Clouds Hill, Colonel T.E. Lawrence’s former Dorset pied-à-terre, comprises four cramped rooms — two up, two down — and you have to mind your head as you go up the stairs. At the top of the stairs is a cell-like bunkroom, lined from top to bottom with aluminium. The wooden ship’s bunk would only be remotely comfortable to a man of Lawrence’s height, which was 5’5″. Daylight comes in via a first world war battle cruiser’s porthole, fitted by Lawrence just days before he was catapaulted from his Brough Superior motor-bike and fatally injured.
A theory on a website for sado-masochists I’ve visited, one of many theories surrounding this refreshingly complex individual, states that Lawrence was often confined here before being summoned to the music room and assiduously thrashed. Whether an aluminium-lined bunkroom was an essential part or not, his keen participation in an elaborate sado-masochistic punishment ritual is well documented. In fact, Lawrence played his submissive role so convincingly that for many years the man employed to wield the whip, Private Jack Bruce, innocently believed Lawrence’s fantastic story that his (Bruce’s) wages were being mailed by a rich uncle, who wanted his world-famous nephew regularly chastised for some unspecified past misdemeanour. Bruce was thorough. An eye-witness said afterwards that the beating he watched was so savage it made him feel physically sick.

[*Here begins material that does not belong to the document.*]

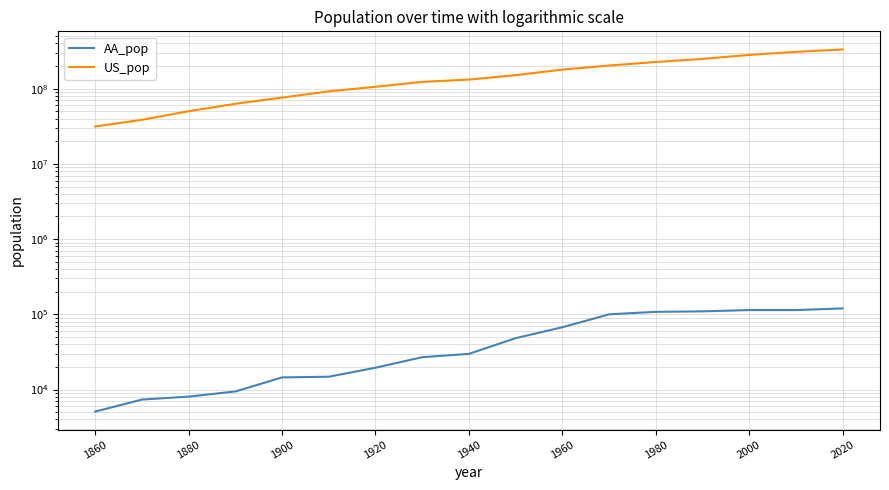

Reading left to right, extract all data points from this chart.

AA_pop: 5097	7363	8061	9431	14509	14817	19516	26944	29815	48251	67340	100035	107969	109592	114024	113934	119980
US_pop: 31443321	38558371	50189209	62979766	76212168	92228496	106021537	123202624	132164569	151325798	179323175	203211926	226545805	248709873	281421906	308745538	332639000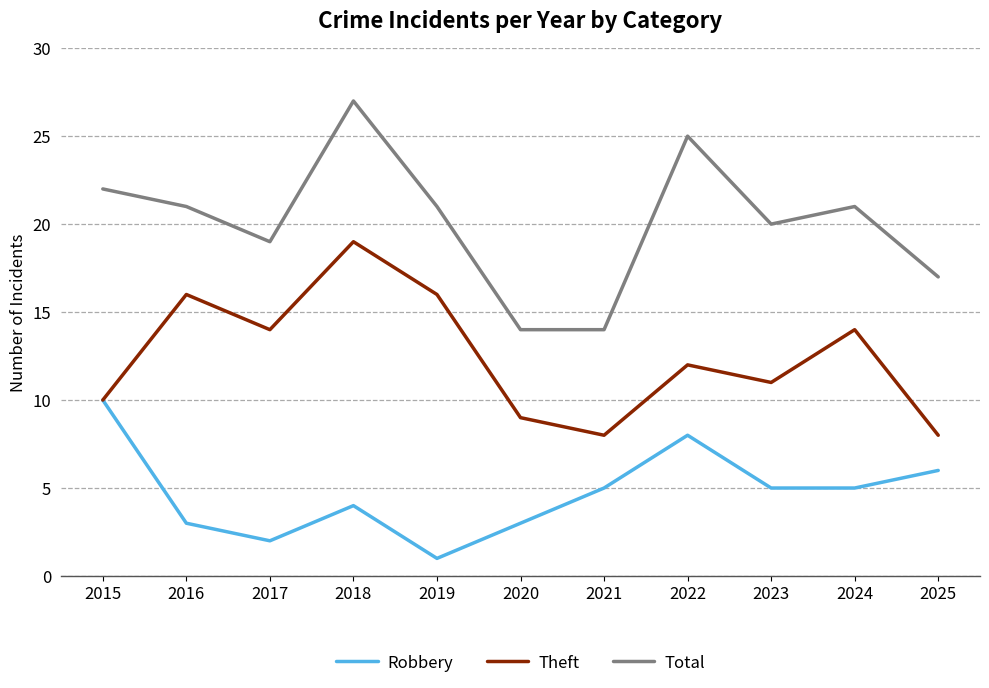

How many Robbery values are between 3 and 6?

7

I was the first visitor of the day. Next to the bunkroom is a larger room, dominated by a large gramophone, known as the music room. In here a National Trust lady volunteer was perched on the window-sill. She appeared to have been seduced into a reverie by Clouds Hill’s profound peacefulness. So as not to distract her, I tiptoed about, quietly examining the huge gramophone, the leather sofa, the mahogany writing table, the knackered old Royal typewriter, and the mantelshelf that Lawrence stood at to eat his meagre suppers, presumably because it hurt too much to sit down.